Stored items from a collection

------------------------------------

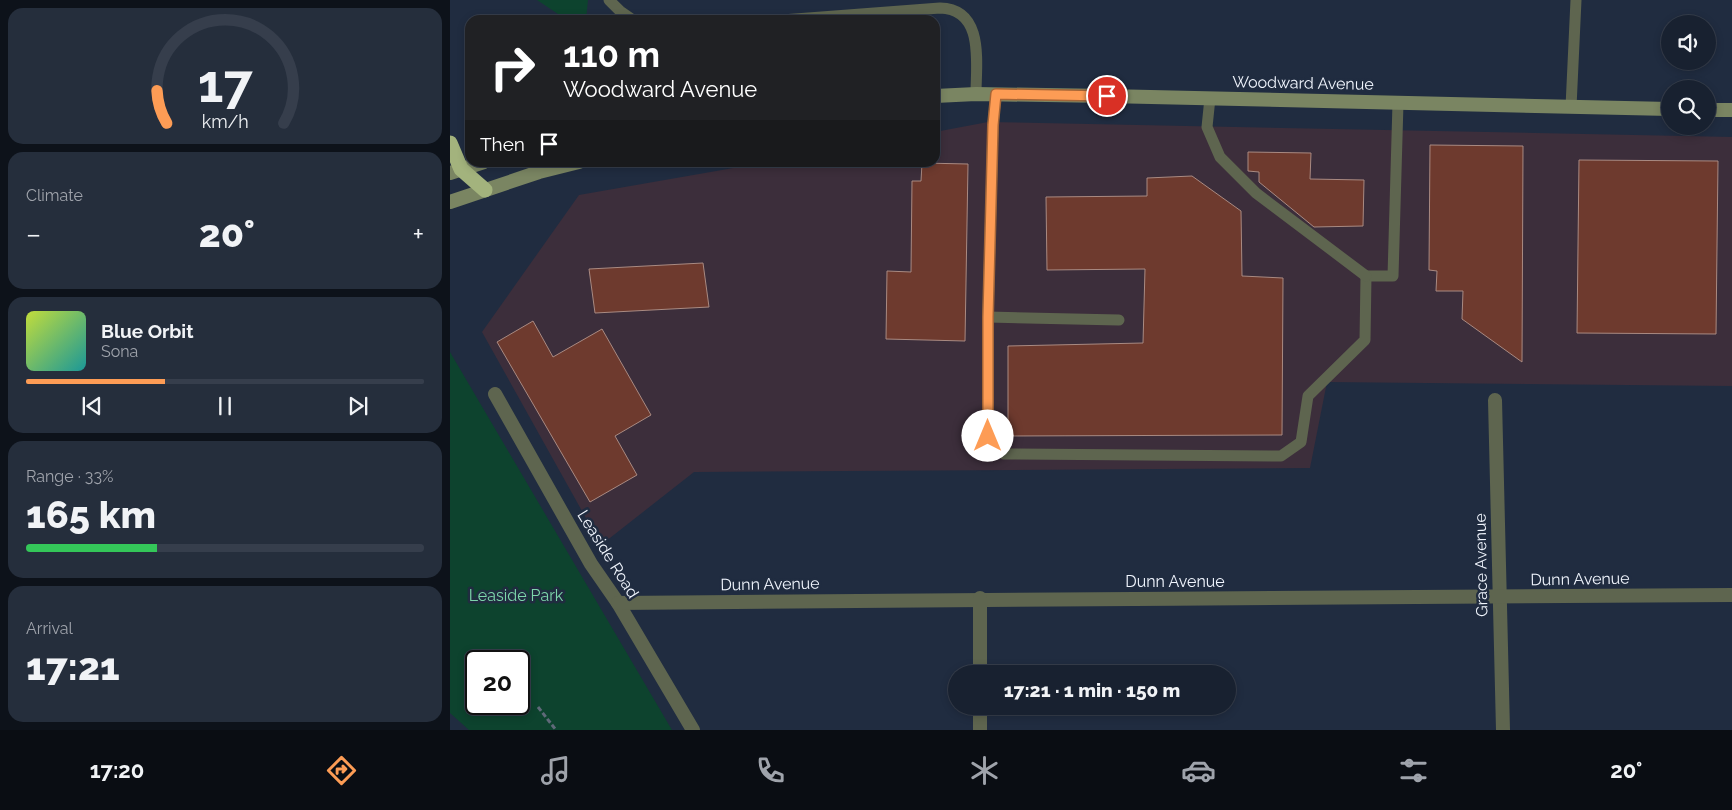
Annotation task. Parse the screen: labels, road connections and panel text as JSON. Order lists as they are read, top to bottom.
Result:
{
  "streets": {
    "main road": ["Woodward Avenue"],
    "street": ["Leaside Road", "Grace Avenue", "Dunn Avenue"]
  },
  "crossings": [
    ["Leaside Road", "Dunn Avenue"],
    ["Grace Avenue", "Dunn Avenue"]
  ],
  "parks": ["Leaside Park"],
  "page": {
    "turn": ["110 m", "Woodward Avenue"],
    "then": "Then",
    "tile": [
      "Climate",
      ["Range · 33%", "165 km"],
      ["Arrival", "17:21"]
    ],
    "heat": ["−", "20°", "+"],
    "song": ["Blue Orbit", "Sona"],
    "limit": "20",
    "trip": "17:21 · 1 min · 150 m",
    "tabs": ["17:20", "20°"],
    "gauge": ["17", "km/h"]
  }
}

------------------------------------

* [Work instructions] Could you write out every record exactly, leaving the pictures out?

* [Written solution]
Annotation task. Parse the screen: labels, road connections and panel text as JSON. Order lists as they are read, top to bottom.
Result:
{
  "streets": {
    "main road": ["Woodward Avenue"],
    "street": ["Leaside Road", "Grace Avenue", "Dunn Avenue"]
  },
  "crossings": [
    ["Leaside Road", "Dunn Avenue"],
    ["Grace Avenue", "Dunn Avenue"]
  ],
  "parks": ["Leaside Park"],
  "page": {
    "turn": ["110 m", "Woodward Avenue"],
    "then": "Then",
    "tile": [
      "Climate",
      ["Range · 33%", "165 km"],
      ["Arrival", "17:21"]
    ],
    "heat": ["−", "20°", "+"],
    "song": ["Blue Orbit", "Sona"],
    "limit": "20",
    "trip": "17:21 · 1 min · 150 m",
    "tabs": ["17:20", "20°"],
    "gauge": ["17", "km/h"]
  }
}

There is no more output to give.